» **DOCUMENT SOURCE**:
%%

1914 - L'INVASION ALLEMANDE - 1918


3. EN ROUTE POUR SAUVER CHARLEROI ET SA BANLIEUE

La fusillade venait de terminer son crépitement, et l'incendie battait son plein. Au risque de leur vie, quelques habitants de la rue du Grand Central, du boulevard Audent, de la rue de la Montagne et de la rue d'Orléans s'efforcèrent d'étouffer les flammes ou, du moins, d'enrayer leur progression.

Il pouvait être quatre heures de l'après-midi, quand à la tête d'un groupe de citoyens de la rue Charles Dupret, de la rue de Marcinelle et de la place de la Ville-Basse, Léon Henvaux se rendit chez le bourgmestre Emile Devreux, afin de le pressentir sur ses intentions de s'aboucher avec l'autorité prussienne : des réfugiés de Couillet, où était parvenue l'offensive ennemie, affirmaient que des canons étaient braqués sur la ville de Charleroi. A l'hôtel de ville, le Bourgmestre avait fait arborer le drapeau blanc, et déclara que les Français ayant assumé toute responsabilité, il n'avait plus qualité pour représenter la ville (page 42). A son tour, l'avocat Albert Dulait, accompagné de l'échevin Édouard Falony, allait trouver le Bourgmestre, pour le presser de s'expliquer avec le général allemand. Le magistrat n'hésite pas et s'apprête à partir ... Mais, au moment de se mettre en route, il est repris de scrupules : seul, le commandant français a qualité pour rendre la ville.

Ce soir-là, il renonce à la démarche. La nuit porte conseil ...

Le lendemain matin, dimanche 23, le Bourgmestre était prêt à courir tous les risques pour sauver Charleroi et sa banlieue.

Aussitôt fait que dit.

Albert Dulait mit gracieusement son automobile à la disposition du magistrat et s'offrit à l'aider dans ses efforts. Paul Dulait, étudiant notaire, devait accompagner les parlementaires en qualité de chauffeur. Émile Buisset, échevin des finances, constituerait avec le Bourgmestre et Albert Dulait, la délégation de Charleroi. Il convenait, pour la facilité des négociations, d'avoir avec soi un interprète allemand, on se résolut à prier Louis Smeysters, qui parle l'allemand à la perfection, de s'acquitter de ces délicates fonctions.

%%

» **EXERCICE**:
Poursuivez, s'il vous plaît, le récit consacré à la démarche du bourgmestre Emile Devreux pour sauver Charleroi, en reprenant juste après sa dernière phrase.

» **DONNÉES FOURNIES**:
%%

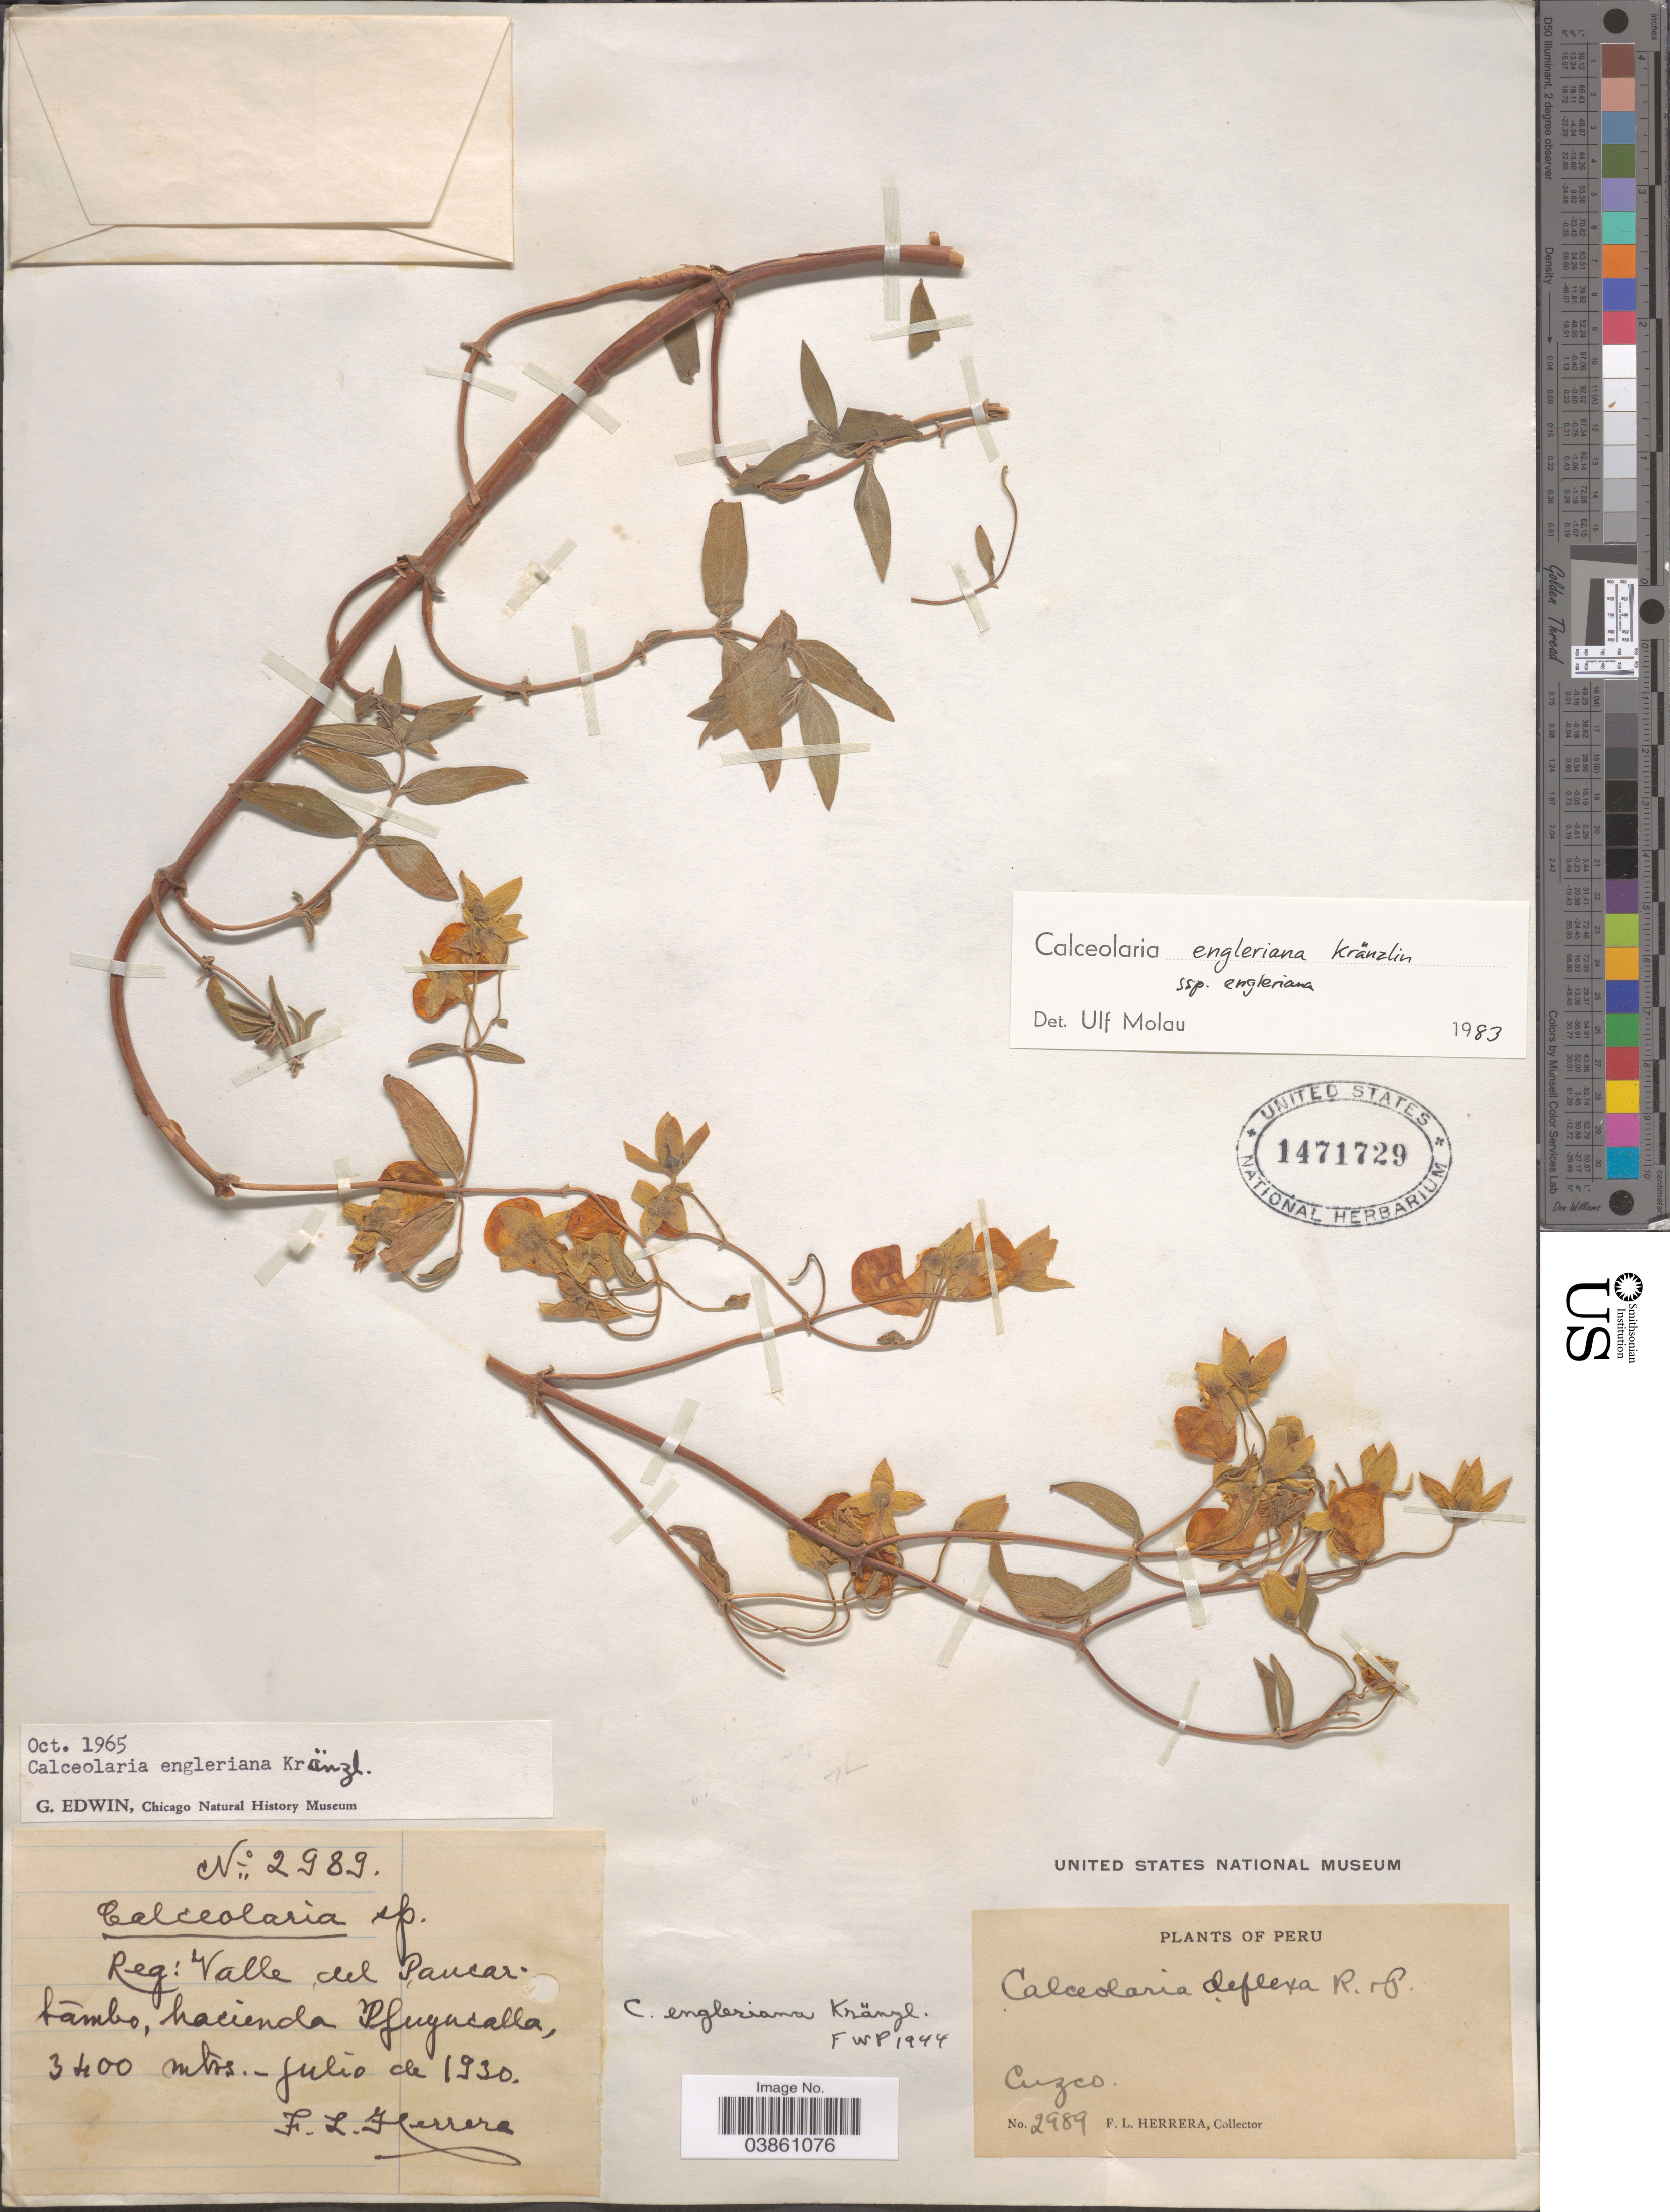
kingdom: Plantae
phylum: Tracheophyta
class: Magnoliopsida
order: Lamiales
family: Calceolariaceae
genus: Calceolaria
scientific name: Calceolaria engleriana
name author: Kraenzl.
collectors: F. L. Herrera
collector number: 2989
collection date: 1930-07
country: Peru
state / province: Cusco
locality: Reg: Valle del Paucartámbo, Hacienda Pfuyucalla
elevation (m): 3400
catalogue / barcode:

%%

» **RÉPONSE À L'EXERCICE**:
L'automobile, chargée de tout l'espoir de Charleroi démarra vers 5 heures 45' ; elle fila vers Montignies-sur-Sambre. Smeysters portait le drapeau blanc. À l'extrémité de la rue de Montignies prolongée, le véhicule ralentit sa course : au débouché de la rue, sur la place de Montignies on apercevait des Allemands, et il fallait à tout (page 43) prix éviter l'apparence d'une provocation; la place était couverte de convois, et, à l'entrée, campaient les voitures d'ambulance.

Une sentinelle, l'arme au bras, montait la garde, les autres soldats du poste dormaient sur les sièges des voitures et dans les chariots. A la vue de l'automobile, la sentinelle mit en joue : M. Smeysters, en signe d'intentions pacifiques, agita le drapeau blanc. On s'arrêta et l'on demande à parler à un officier, Un officier supérieur se présenta (page 44).

Dès qu'il apprit qu'il avait affaire aux notables de Charleroi, il se répandit en violents reproches contre les citoyens: « vous avez tiré sur nos soldats ! » répétait-il sur un ton qui ne souffrait pas de réplique.

Ce refrain, que les soldats et même les officiers allemands on stéréotypé en venant en Belgique, était destiné à résonner souvent comme un salut d'introduction, aux oreilles des délégués. On tâcha de s'expliquer. Pour adoucir la mauvaise humeur de l'officier, On exhiba les certificats de « bonne conduite », qu'avant de partir, M. Merckens, consul d'Allemagne à Charleroi avait décernés à la ville, et l'on exprima le désir de s'aboucher avec le général. Ces certificats attestaient les bons procédés de la population à l'égard des citoyens allemands et l'admirable élan de dévouement qui avait spontanément surgi du cœur de la cité, en vue de faire aux blessés un accueil charitable.

De rogue qu'il était, l'officier devint humain.

M. Smeysters demanda si un officier ne pouvait pas se joindre aux délégués, afin de faciliter le passage à travers les troupes et l'introduction auprès du Commandant.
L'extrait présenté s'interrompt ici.